18:36 karolherbst: "echo '0x300ccfc4f0b19c00' | perl -ane 'foreach (@F) { print pack "I", hex($_) }' > tt; nvdisasm -b SM20 tt" gives me "nvdisasm error : Unrecognized operation at address 0x00000000"
18:37 imirkin_: right, that won't work
18:37 imirkin_: read the instructions i gave
18:37 imirkin_: they're not THAT long :p
18:37 karolherbst: ohh 32bit values
18:37 imirkin_: if you want it to take 64-bit values, change the thing in the pack
18:37 imirkin_: i dunno what the 64bit int thing is offhand
18:38 karolherbst: "@P3 VMAD.S8.U8.PO.SHR_7.SAT R51.CC, R0.B1, R12, R24;" ...
18:38 karolherbst: very easy to udnerstand :D
18:38 imirkin_: "this is the wrong order"
18:38 karolherbst: ohh
18:38 imirkin_: this is why you should just use -w
18:39 karolherbst: now it makes more sense :D
18:39 imirkin_: the V* ops are pretty epic though
18:39 imirkin_: i don't think i was even aware of the SHR_* options on them
18:39 karolherbst: simd stuff?
18:39 imirkin_: yea
18:40 karolherbst: can we actually use them for shaders?

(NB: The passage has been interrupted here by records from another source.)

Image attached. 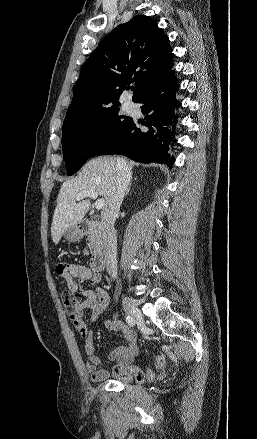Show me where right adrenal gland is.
Returning a JSON list of instances; mask_svg holds the SVG:
<instances>
[{
    "mask_svg": "<svg viewBox=\"0 0 257 439\" xmlns=\"http://www.w3.org/2000/svg\"><path fill=\"white\" fill-rule=\"evenodd\" d=\"M130 187H131V182L129 183V185H128L127 189H126L125 196H127L129 194Z\"/></svg>",
    "mask_w": 257,
    "mask_h": 439,
    "instance_id": "right-adrenal-gland-1",
    "label": "right adrenal gland"
}]
</instances>
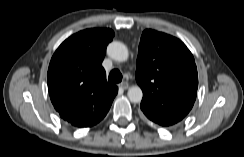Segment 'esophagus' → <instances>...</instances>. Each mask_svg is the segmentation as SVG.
I'll return each instance as SVG.
<instances>
[{"mask_svg": "<svg viewBox=\"0 0 244 157\" xmlns=\"http://www.w3.org/2000/svg\"><path fill=\"white\" fill-rule=\"evenodd\" d=\"M119 87L126 90L129 88V84L127 82H122L119 84Z\"/></svg>", "mask_w": 244, "mask_h": 157, "instance_id": "34e87169", "label": "esophagus"}]
</instances>
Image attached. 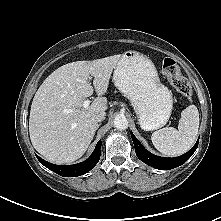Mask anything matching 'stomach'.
<instances>
[{
	"label": "stomach",
	"instance_id": "stomach-1",
	"mask_svg": "<svg viewBox=\"0 0 221 221\" xmlns=\"http://www.w3.org/2000/svg\"><path fill=\"white\" fill-rule=\"evenodd\" d=\"M113 81L130 100L143 130H156L168 122L172 94L160 83L157 69L147 56L126 51L115 67Z\"/></svg>",
	"mask_w": 221,
	"mask_h": 221
}]
</instances>
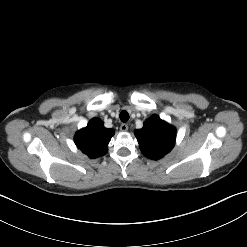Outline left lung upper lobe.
<instances>
[{
  "instance_id": "5c2ea615",
  "label": "left lung upper lobe",
  "mask_w": 247,
  "mask_h": 247,
  "mask_svg": "<svg viewBox=\"0 0 247 247\" xmlns=\"http://www.w3.org/2000/svg\"><path fill=\"white\" fill-rule=\"evenodd\" d=\"M135 136L142 153L149 159L157 160L174 147L176 129L157 115H152L142 129L135 131Z\"/></svg>"
}]
</instances>
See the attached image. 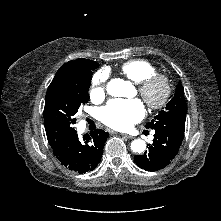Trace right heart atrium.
I'll return each mask as SVG.
<instances>
[{"label":"right heart atrium","mask_w":221,"mask_h":221,"mask_svg":"<svg viewBox=\"0 0 221 221\" xmlns=\"http://www.w3.org/2000/svg\"><path fill=\"white\" fill-rule=\"evenodd\" d=\"M106 82L107 74L103 71H100L95 74L93 78V87L91 90V96L95 99H101L104 97L106 92Z\"/></svg>","instance_id":"right-heart-atrium-1"}]
</instances>
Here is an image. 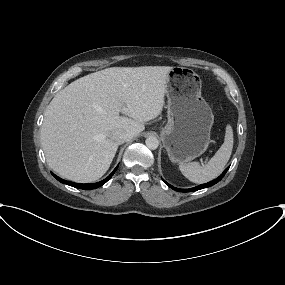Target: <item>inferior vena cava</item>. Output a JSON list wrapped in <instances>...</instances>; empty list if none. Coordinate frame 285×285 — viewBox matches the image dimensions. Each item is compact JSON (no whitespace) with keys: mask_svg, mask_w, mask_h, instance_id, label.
Wrapping results in <instances>:
<instances>
[{"mask_svg":"<svg viewBox=\"0 0 285 285\" xmlns=\"http://www.w3.org/2000/svg\"><path fill=\"white\" fill-rule=\"evenodd\" d=\"M112 140L120 145L130 139V135L123 130H116L111 135Z\"/></svg>","mask_w":285,"mask_h":285,"instance_id":"602c4592","label":"inferior vena cava"}]
</instances>
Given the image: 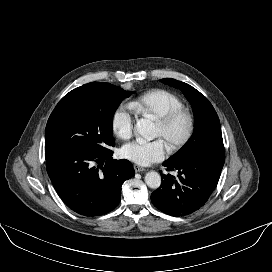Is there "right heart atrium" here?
Masks as SVG:
<instances>
[{"instance_id": "right-heart-atrium-1", "label": "right heart atrium", "mask_w": 272, "mask_h": 272, "mask_svg": "<svg viewBox=\"0 0 272 272\" xmlns=\"http://www.w3.org/2000/svg\"><path fill=\"white\" fill-rule=\"evenodd\" d=\"M112 129L116 136L122 140L131 138L134 130V117L129 107L121 105L114 111Z\"/></svg>"}]
</instances>
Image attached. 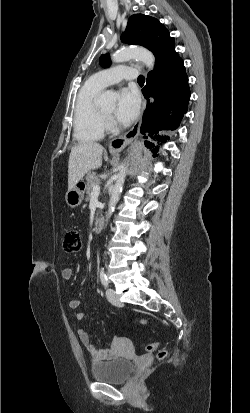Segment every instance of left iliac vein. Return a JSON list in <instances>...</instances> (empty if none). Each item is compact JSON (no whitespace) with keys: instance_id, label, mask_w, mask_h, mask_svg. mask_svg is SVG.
I'll use <instances>...</instances> for the list:
<instances>
[{"instance_id":"1","label":"left iliac vein","mask_w":250,"mask_h":413,"mask_svg":"<svg viewBox=\"0 0 250 413\" xmlns=\"http://www.w3.org/2000/svg\"><path fill=\"white\" fill-rule=\"evenodd\" d=\"M106 296L111 304L118 307L123 306V303L120 301L114 289L108 288L106 291Z\"/></svg>"}]
</instances>
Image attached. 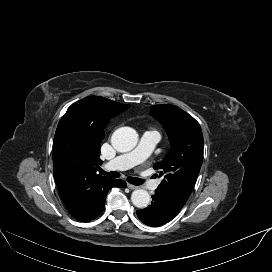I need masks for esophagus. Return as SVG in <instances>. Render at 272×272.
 <instances>
[{
	"instance_id": "obj_1",
	"label": "esophagus",
	"mask_w": 272,
	"mask_h": 272,
	"mask_svg": "<svg viewBox=\"0 0 272 272\" xmlns=\"http://www.w3.org/2000/svg\"><path fill=\"white\" fill-rule=\"evenodd\" d=\"M127 187H128V188H130V189H132V190H134V189H137V188H138V186L133 185V184H130V183H127Z\"/></svg>"
}]
</instances>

18:41 karolherbst: any reason why that won't work? echo 'mad ftz f32 $r8 $r9 $r15 $r8' | envyas -w -m gf100 -V gk104
18:44 imirkin_: no such op
18:44 imirkin_: (a) fma, not mad, (b) you're missing rounding mode
18:45 karolherbst: okay, but even with rn it won't work and I though mad != fma
18:45 karolherbst: *thought
18:45 imirkin_: in nv50 ir, they're different
18:45 karolherbst: ahhh I see
18:45 imirkin_: but when emitted, they're the same op
18:45 imirkin_: it's just a bookkeeping measure
18:45 karolherbst: okay, I understand
18:45 karolherbst: so on hw there is only one op for both
18:46 karolherbst: and we have fma just for not splitting it up
18:46 karolherbst: okay
18:46 imirkin_: of course we could run into the idiotic situation that we have both fma and mad computing the same result and don't realize they're the same, but ... meh.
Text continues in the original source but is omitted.